:: WHAT IS NEEDED ::
If a line in the entries below includes "think", show that line.

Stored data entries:
---+---

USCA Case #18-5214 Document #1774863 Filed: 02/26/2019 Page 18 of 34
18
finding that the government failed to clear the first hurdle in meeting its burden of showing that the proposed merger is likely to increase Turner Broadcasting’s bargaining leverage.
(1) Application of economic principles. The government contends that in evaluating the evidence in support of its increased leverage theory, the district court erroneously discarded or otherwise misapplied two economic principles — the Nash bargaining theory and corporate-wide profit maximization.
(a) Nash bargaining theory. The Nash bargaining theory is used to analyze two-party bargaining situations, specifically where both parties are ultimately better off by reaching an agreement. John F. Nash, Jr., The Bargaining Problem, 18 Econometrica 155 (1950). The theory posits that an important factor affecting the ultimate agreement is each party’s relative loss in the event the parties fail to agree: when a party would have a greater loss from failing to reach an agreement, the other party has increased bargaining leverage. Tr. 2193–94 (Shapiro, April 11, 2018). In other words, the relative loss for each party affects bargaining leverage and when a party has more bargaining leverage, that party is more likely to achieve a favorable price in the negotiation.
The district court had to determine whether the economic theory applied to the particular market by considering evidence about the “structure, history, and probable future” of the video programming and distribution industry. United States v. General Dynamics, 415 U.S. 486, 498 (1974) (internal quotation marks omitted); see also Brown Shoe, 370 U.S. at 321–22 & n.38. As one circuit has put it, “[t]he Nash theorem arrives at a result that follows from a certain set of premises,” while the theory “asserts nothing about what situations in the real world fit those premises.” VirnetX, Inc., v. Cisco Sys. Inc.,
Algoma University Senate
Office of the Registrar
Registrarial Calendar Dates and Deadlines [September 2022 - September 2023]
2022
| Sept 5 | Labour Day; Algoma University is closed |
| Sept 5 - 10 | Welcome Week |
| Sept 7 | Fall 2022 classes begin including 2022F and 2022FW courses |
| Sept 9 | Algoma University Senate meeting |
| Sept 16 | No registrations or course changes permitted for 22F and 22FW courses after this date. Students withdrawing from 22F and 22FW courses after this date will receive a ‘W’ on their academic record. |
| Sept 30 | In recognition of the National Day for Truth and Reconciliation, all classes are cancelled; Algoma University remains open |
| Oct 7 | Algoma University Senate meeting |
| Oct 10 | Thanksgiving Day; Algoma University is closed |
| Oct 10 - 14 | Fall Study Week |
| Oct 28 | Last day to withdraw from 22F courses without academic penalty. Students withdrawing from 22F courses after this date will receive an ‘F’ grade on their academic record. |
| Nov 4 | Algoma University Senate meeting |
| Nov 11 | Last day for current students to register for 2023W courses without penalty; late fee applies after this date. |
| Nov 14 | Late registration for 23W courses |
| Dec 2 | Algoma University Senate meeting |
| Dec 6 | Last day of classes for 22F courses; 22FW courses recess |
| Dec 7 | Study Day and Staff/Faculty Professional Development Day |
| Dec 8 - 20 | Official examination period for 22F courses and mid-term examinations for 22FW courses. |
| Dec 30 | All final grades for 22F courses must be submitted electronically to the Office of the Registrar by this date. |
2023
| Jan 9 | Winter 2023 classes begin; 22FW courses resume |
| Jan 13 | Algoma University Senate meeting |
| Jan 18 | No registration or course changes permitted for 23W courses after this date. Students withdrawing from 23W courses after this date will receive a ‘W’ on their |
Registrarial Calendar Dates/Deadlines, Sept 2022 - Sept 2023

---+---

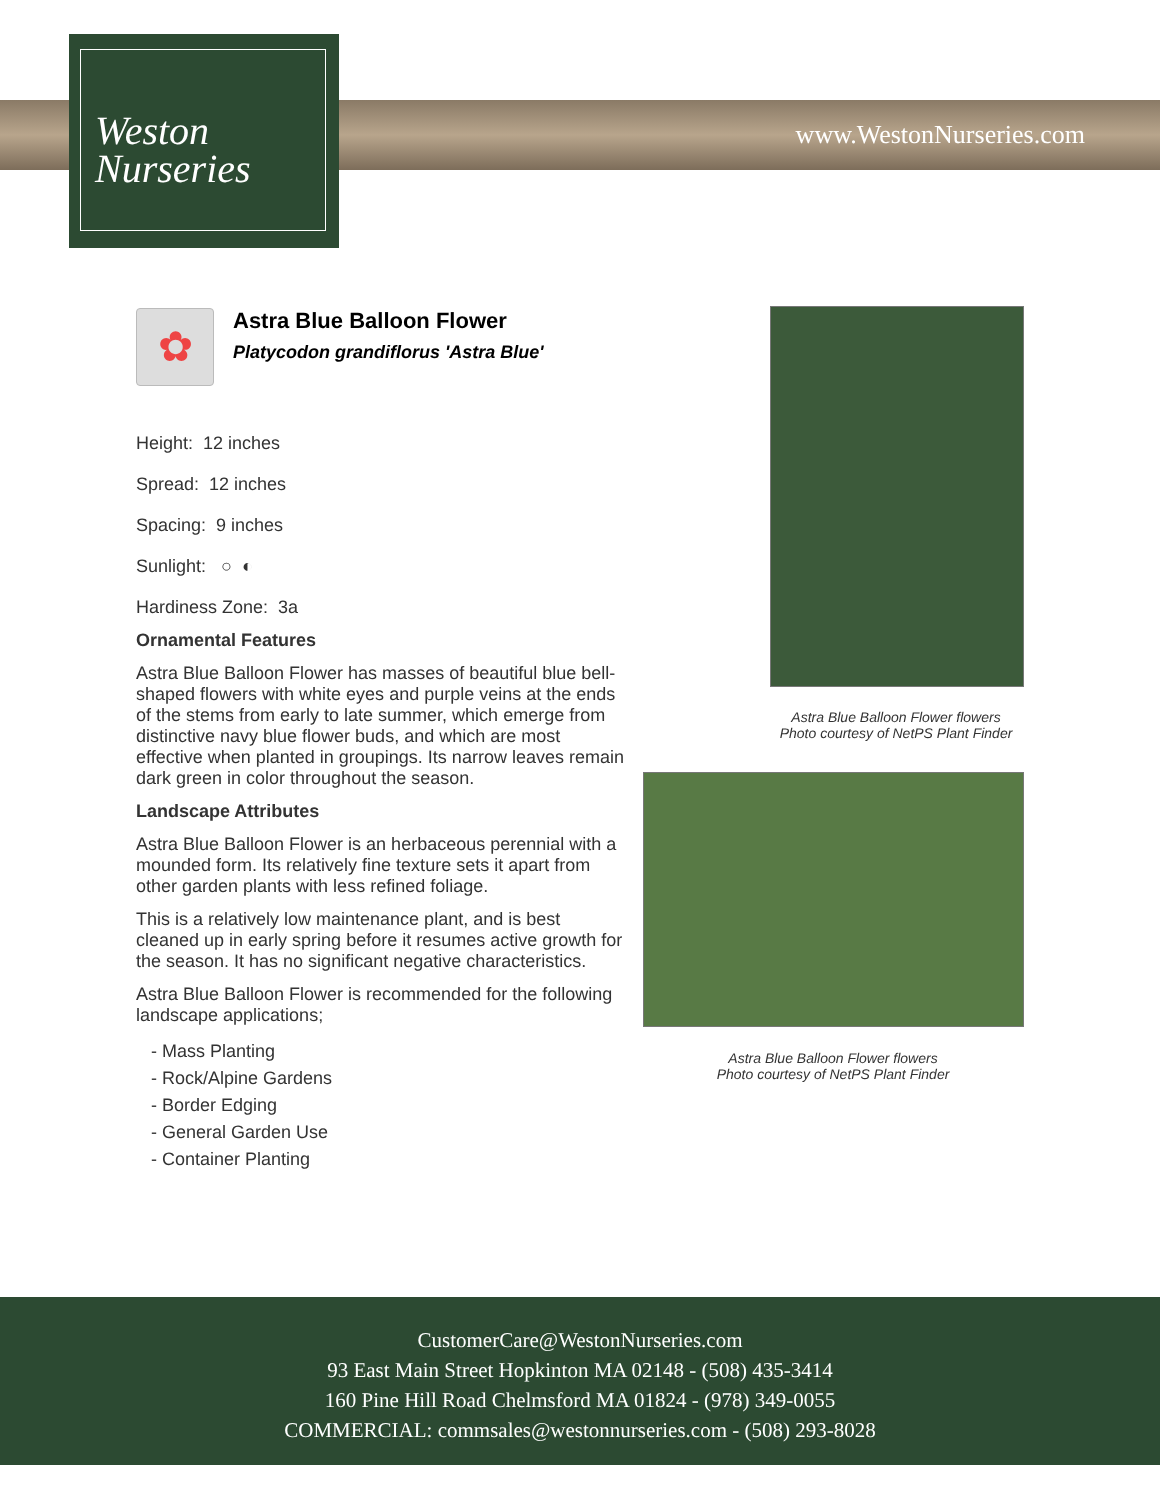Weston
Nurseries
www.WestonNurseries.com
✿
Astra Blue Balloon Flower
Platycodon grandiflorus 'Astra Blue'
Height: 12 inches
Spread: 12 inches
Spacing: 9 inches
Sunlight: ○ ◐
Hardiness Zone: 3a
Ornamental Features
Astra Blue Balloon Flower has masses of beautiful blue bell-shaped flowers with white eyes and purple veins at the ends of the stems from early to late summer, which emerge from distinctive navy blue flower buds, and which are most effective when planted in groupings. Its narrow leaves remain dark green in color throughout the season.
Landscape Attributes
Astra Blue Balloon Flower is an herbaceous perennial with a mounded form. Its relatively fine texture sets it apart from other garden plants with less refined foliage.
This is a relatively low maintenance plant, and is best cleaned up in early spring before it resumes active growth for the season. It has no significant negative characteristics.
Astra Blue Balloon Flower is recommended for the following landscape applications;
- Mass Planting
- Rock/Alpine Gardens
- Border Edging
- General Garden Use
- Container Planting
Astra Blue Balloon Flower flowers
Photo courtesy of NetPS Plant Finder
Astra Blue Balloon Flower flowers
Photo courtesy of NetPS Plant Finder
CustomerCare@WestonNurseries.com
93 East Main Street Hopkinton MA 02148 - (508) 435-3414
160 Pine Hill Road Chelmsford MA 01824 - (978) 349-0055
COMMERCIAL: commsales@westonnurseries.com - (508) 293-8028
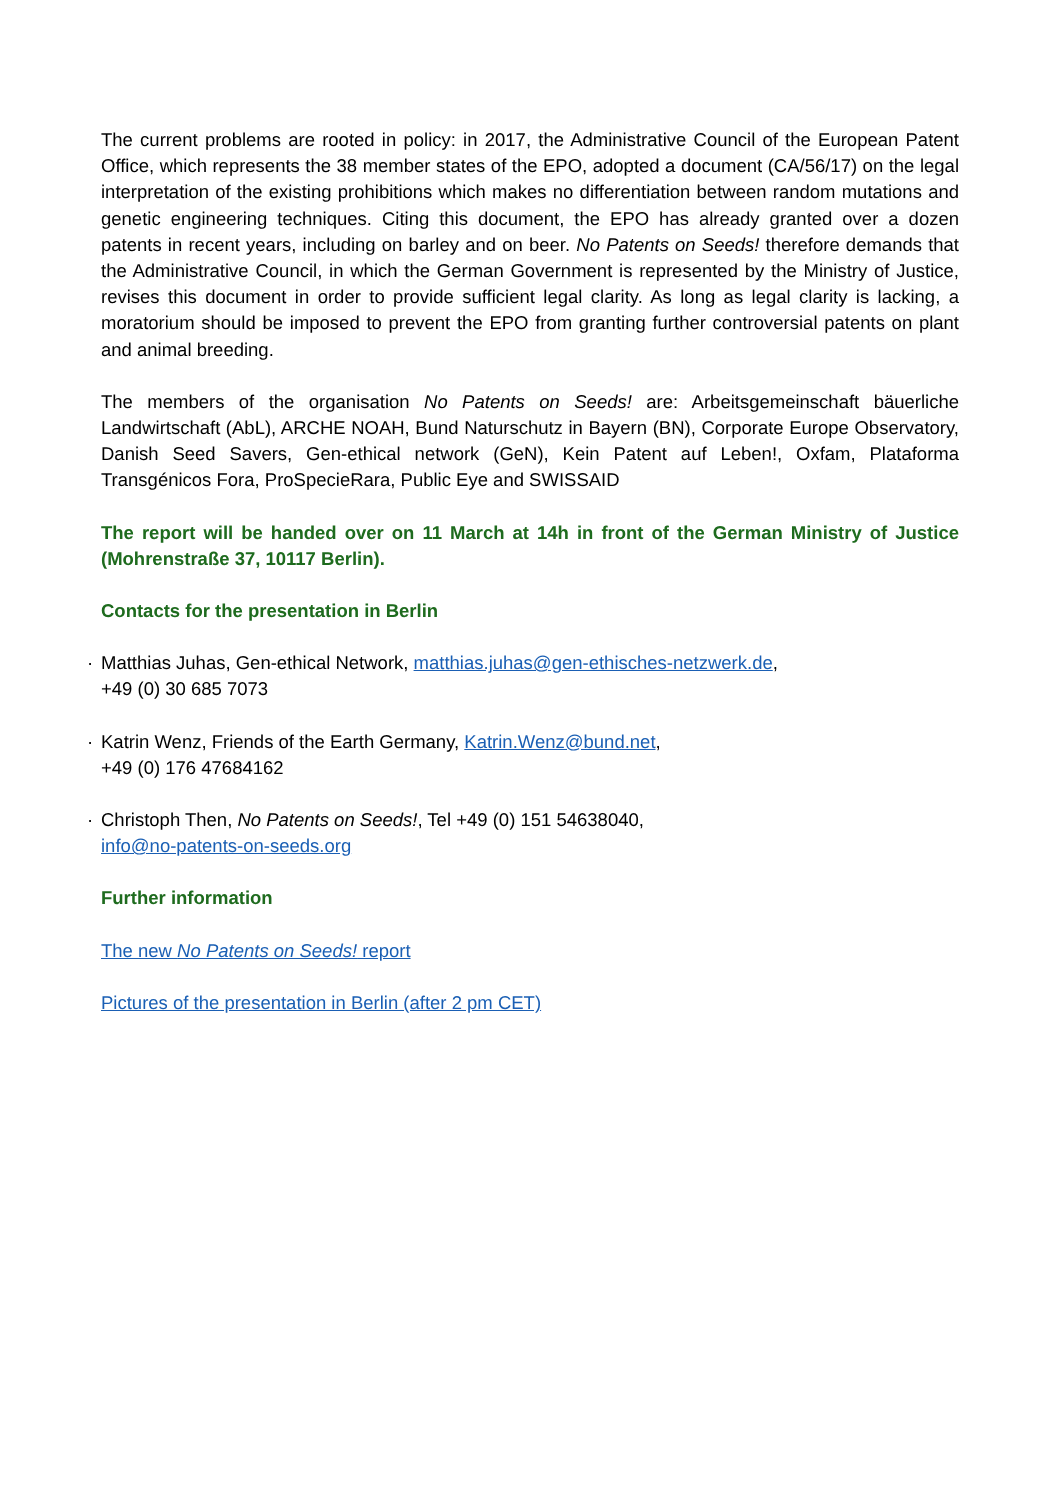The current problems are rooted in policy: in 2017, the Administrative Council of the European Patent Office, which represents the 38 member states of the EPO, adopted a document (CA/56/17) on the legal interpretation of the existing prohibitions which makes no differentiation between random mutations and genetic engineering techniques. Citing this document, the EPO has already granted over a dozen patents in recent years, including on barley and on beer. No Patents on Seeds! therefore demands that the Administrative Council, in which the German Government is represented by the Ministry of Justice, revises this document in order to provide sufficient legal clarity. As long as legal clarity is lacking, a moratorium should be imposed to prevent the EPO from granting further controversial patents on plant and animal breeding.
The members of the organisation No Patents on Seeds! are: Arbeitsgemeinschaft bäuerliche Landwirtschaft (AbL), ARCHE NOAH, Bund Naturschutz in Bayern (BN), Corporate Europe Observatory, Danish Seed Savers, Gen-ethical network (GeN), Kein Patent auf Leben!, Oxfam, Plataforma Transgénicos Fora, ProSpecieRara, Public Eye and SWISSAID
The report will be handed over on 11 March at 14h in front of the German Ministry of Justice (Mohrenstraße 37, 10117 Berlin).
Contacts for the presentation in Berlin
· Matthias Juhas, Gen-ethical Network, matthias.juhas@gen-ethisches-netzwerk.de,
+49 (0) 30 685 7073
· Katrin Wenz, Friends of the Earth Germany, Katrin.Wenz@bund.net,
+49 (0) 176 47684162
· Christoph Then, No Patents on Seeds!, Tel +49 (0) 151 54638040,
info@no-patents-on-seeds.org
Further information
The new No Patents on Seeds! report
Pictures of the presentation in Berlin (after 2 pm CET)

---+---

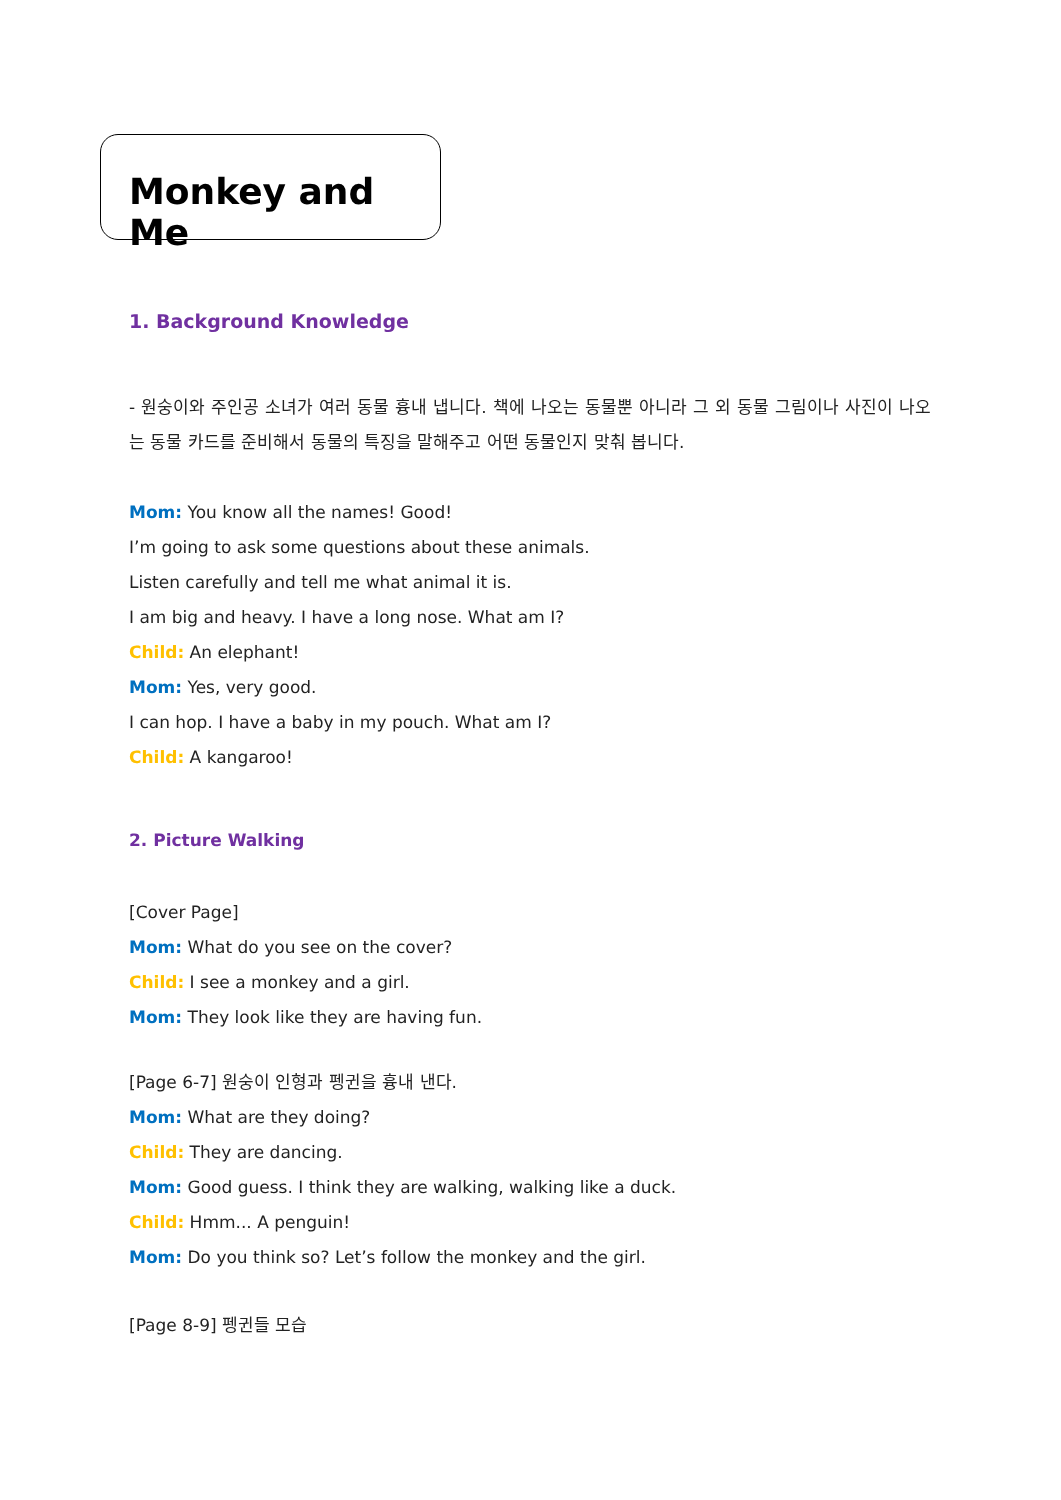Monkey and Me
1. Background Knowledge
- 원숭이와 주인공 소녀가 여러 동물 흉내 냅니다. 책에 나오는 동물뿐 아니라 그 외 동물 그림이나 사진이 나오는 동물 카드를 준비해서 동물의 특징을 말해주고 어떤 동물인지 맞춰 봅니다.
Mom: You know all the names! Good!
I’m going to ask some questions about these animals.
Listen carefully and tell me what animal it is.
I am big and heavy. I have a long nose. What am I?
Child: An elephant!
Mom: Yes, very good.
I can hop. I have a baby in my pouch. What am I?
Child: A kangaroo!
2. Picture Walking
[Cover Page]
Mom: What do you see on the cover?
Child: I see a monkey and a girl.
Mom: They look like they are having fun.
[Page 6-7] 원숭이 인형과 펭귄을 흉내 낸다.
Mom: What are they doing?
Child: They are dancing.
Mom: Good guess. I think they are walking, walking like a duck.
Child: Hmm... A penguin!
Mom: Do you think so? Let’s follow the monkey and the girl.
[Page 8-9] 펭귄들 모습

---+---

:: YOUR RESPONSE ::
Mom: Good guess. I think they are walking, walking like a duck.
Mom: Do you think so? Let’s follow the monkey and the girl.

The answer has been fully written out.